Austin Herlihy, a commercial real estate broker for Radius, said it’s too bad that housing can’t be built at the site.
“I think it’s unfortunate that the rental housing option doesn’t work for this owner,” Herlihy said. “This could be an amazing housing location in a part of our city that needs it the most. I guess a hotel is the second best thing we could get.”
From Knell’s perspective, any lack of housing is not his fault; that’s on the hands of the city.
He proposed a 36-unit, mixed-use housing development — a mix of studio and one- and two-bedroom apartments — with 17 parking spaces. on the same spot in 2020. However, he pulled the application after resistance from city staff regarding inclusionary housing and parking requirements.

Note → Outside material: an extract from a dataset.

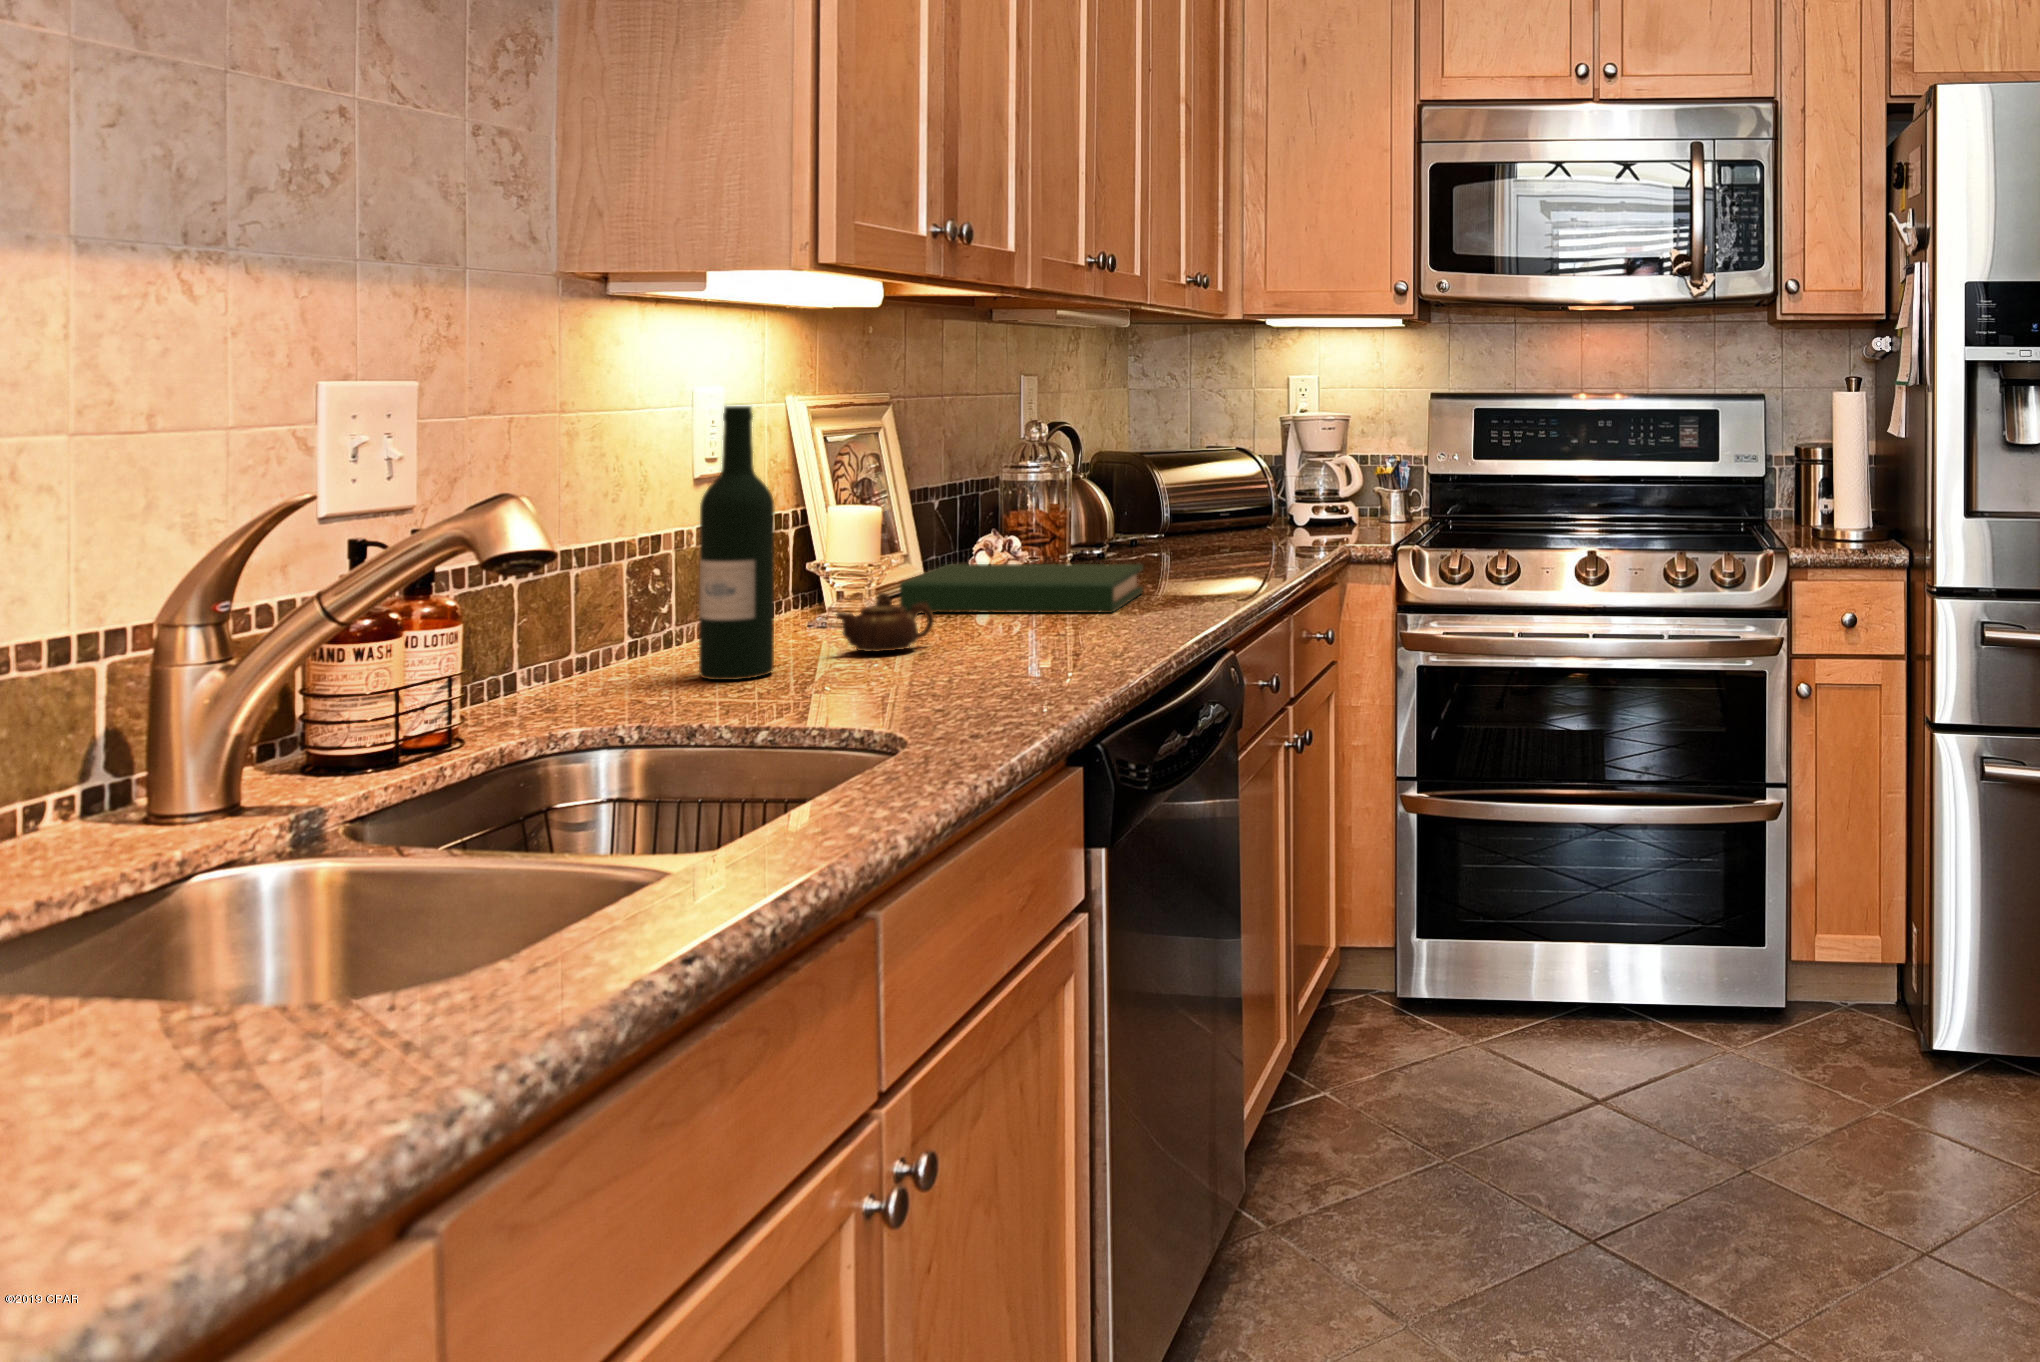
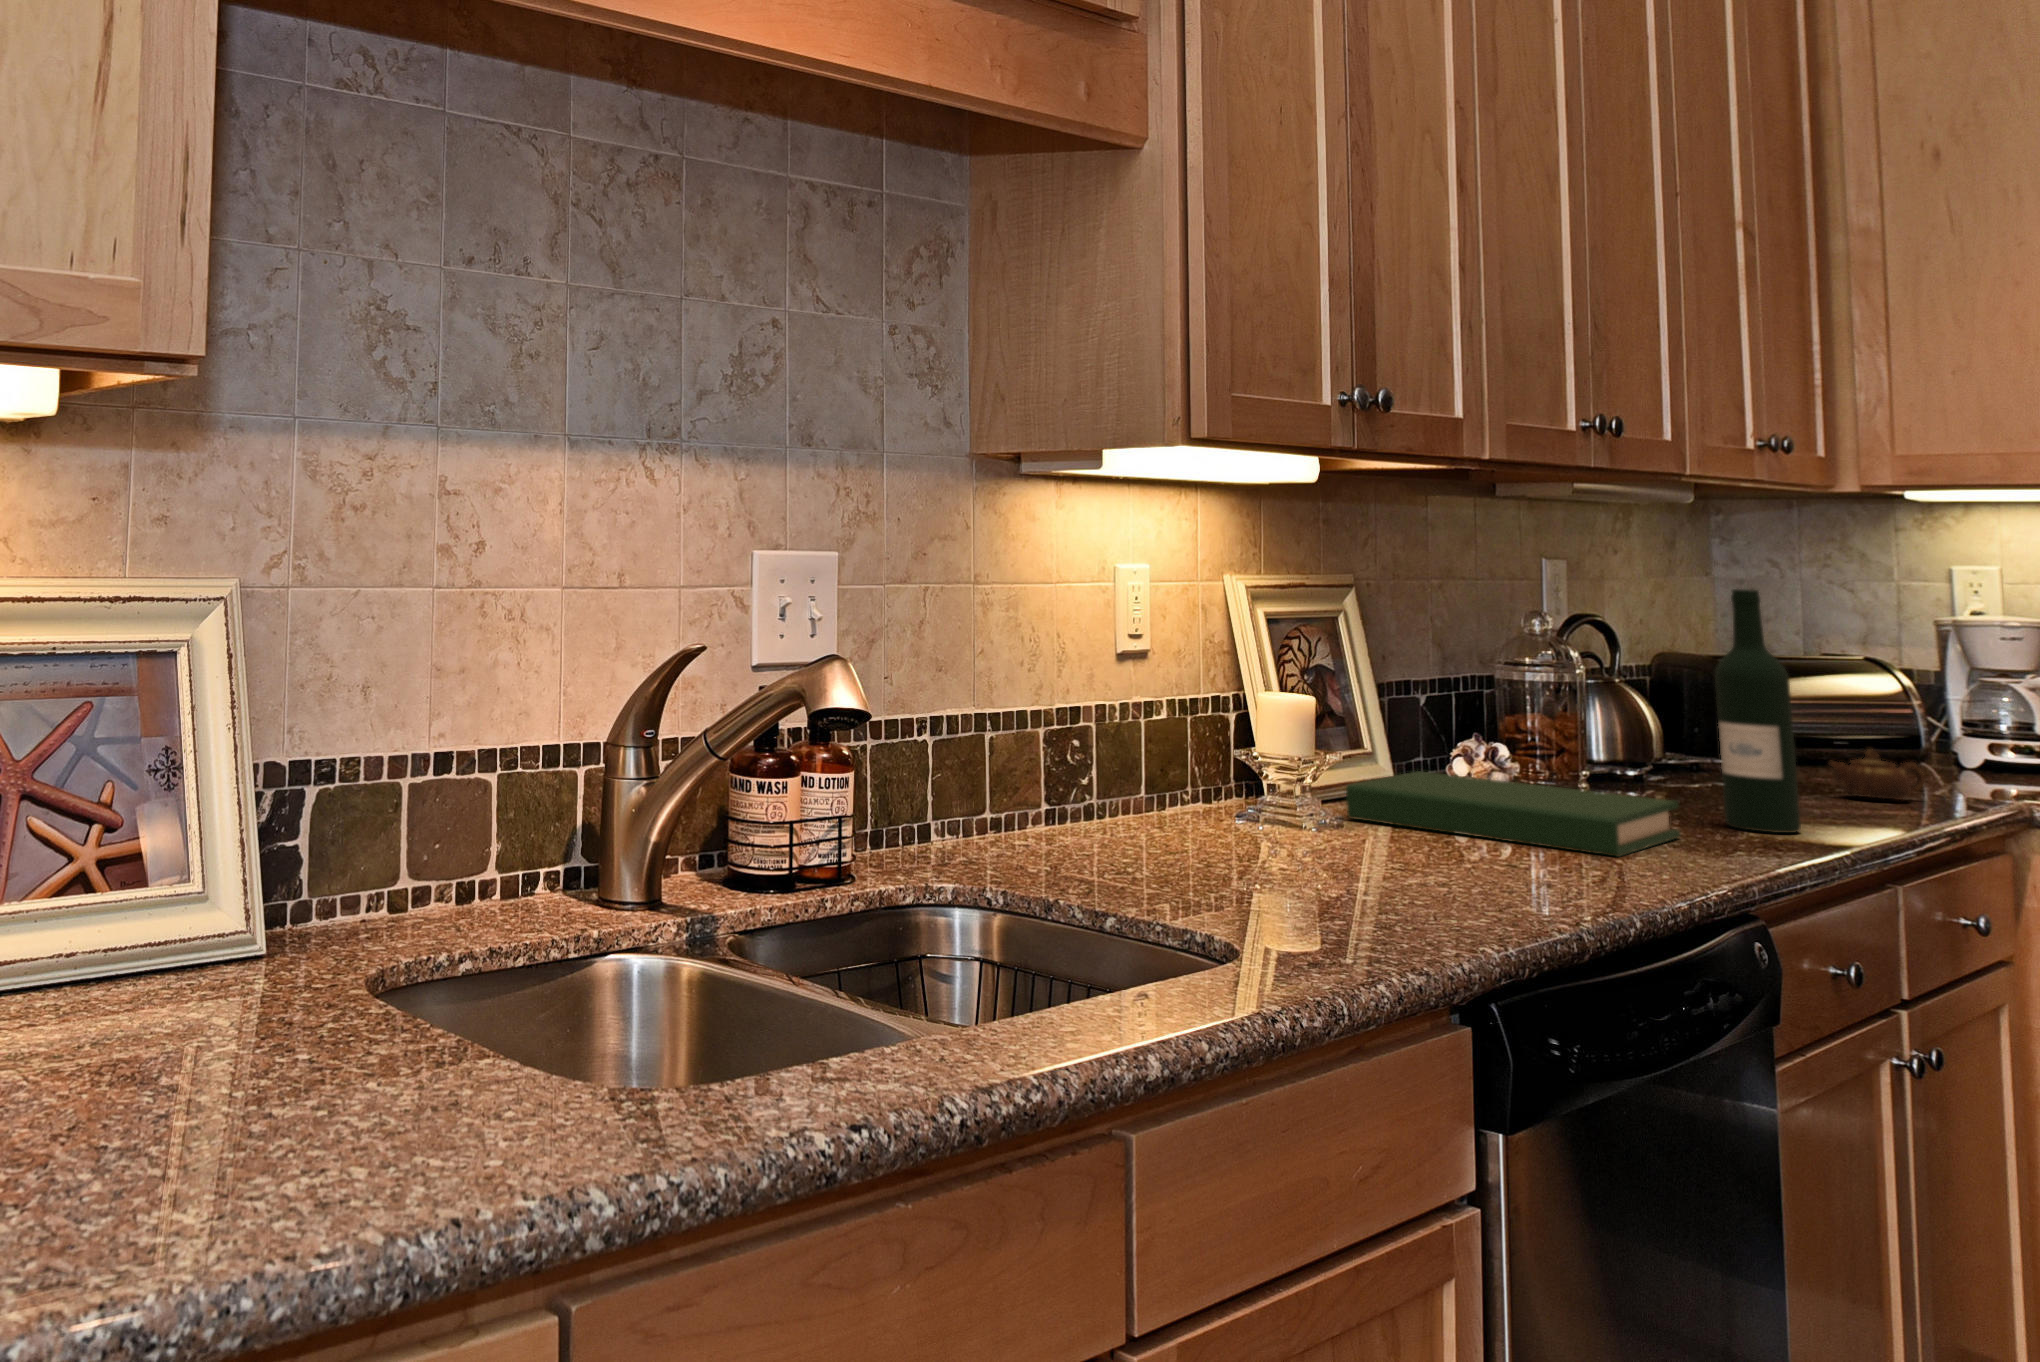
wine bottle: present [699,406,774,680] -> present [1715,589,1801,833]
teapot: present [836,593,934,652] -> present [1829,749,1924,800]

“This is a much cleaner way to go,” Knell said. “There’s not anything we need as far as concessions. At this point in time, hotels have a lot more value than apartments.”
He said the city needs to do a better job of managing State Street to bring people back to the downtown, which will help revive retail.
“It is whether or not the city of Santa Barbara will reciprocate and create a State Street where businesses will want to create a retail environment downtown,” Knell said.